Cold hardiness & minimum temperature
Is Yellow Fairybells (Prosartes lanuginosa)cold hardy? Hardiness zone & min temp
Also called Yellow fairybells, Yellow mandarin.
More about yellow fairybells
About Yellow Fairybells
Prosartes lanuginosa · also called Yellow fairybells, Yellow mandarin · flowering
Prosartes lanuginosa (formerly Disporum lanuginosum) is a native woodland perennial of the Appalachian region, growing from New York south to Alabama and Georgia in rich, moist deciduous forests. Its branching, leafy stems carry nodding, yellowish-green, narrowly bell-shaped flowers with projecting stamens in mid-spring, followed by velvety red to orange-red berries in late summer. The plant requires consistently moist, humus-rich soil in shade or dappled light and is best used as a naturaliser in woodland garden settings. The berries and plant parts are not confirmed safe for pets — treat as mildly toxic until more data is available.
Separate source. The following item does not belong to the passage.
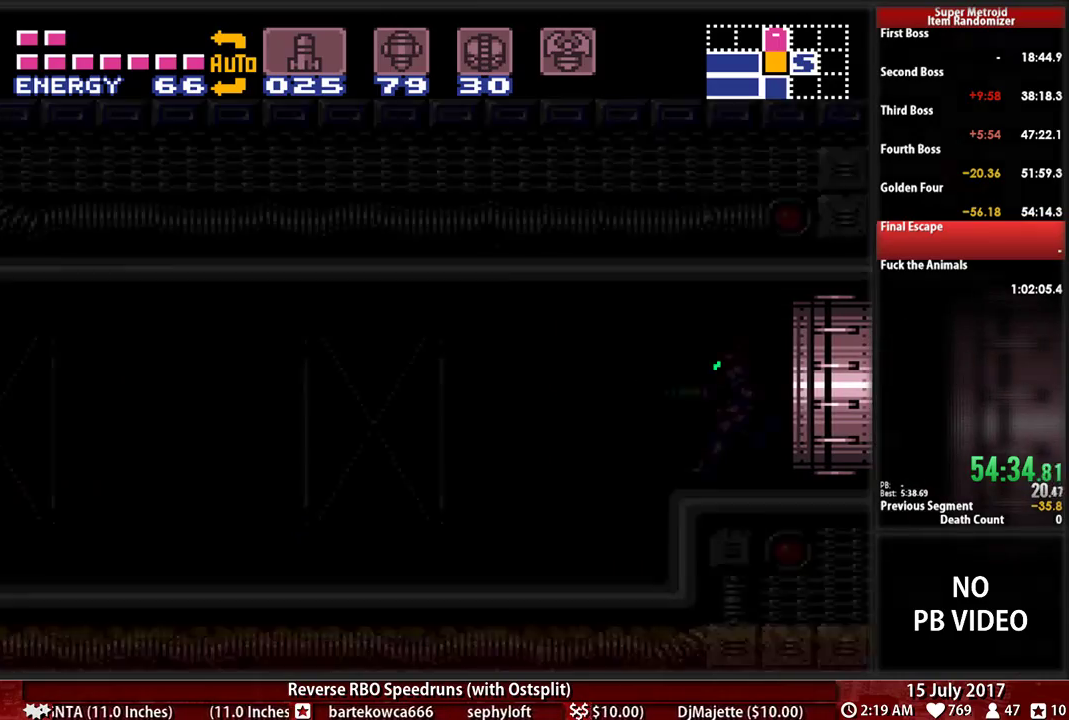
{"buttons": ["B", "DPAD_LEFT"], "events": []}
Cold limit: USDA 4-8 · RHS H6 (-20 to 28°C)
What yellow fairybells's hardiness rating actually means
Yes — yellow fairybells is genuinely cold hardy. Rated RHS H6 and USDA 4-8, it lives outdoors all year and needs winter cold rather than protection from it. Its RHS rating of H6 means: Hardy throughout the UK and northern Europe. On the US scale that maps to USDA 4-8 — the zones where it can be left outdoors year-round.
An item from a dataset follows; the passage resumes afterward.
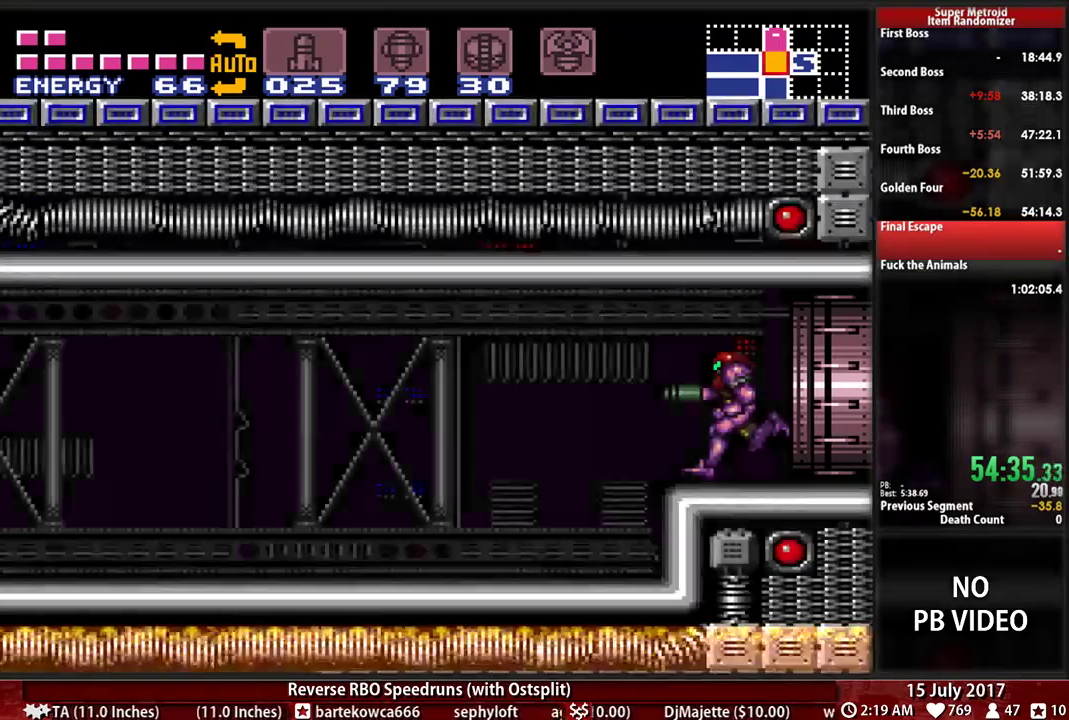
{"buttons": ["B", "X", "DPAD_LEFT"], "events": [[414, "X", "down"], [448, "B", "up"], [500, "B", "down"]]}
New to these scales? The USDA hardiness zone map explained covers how the zone numbers work, and you can find your own zone with the zone finder.
Minimum temperature — and what happens below it
Minimum survivable temperature is roughly about −20 to −15 °C. Yellow Fairybells is built for winter — once established it takes hard frost and snow in its stride.
Concretely, for yellow fairybells as it gets too cold:
- It tolerates winter lows to about −20 to −15 °C once established.
- Below its rated zone, the visible damage is browned or blackened top growth and, in the worst case, a killed crown or root.
- First-year, newly planted, or container-grown specimens are noticeably less hardy than established garden plants — the roots are exposed.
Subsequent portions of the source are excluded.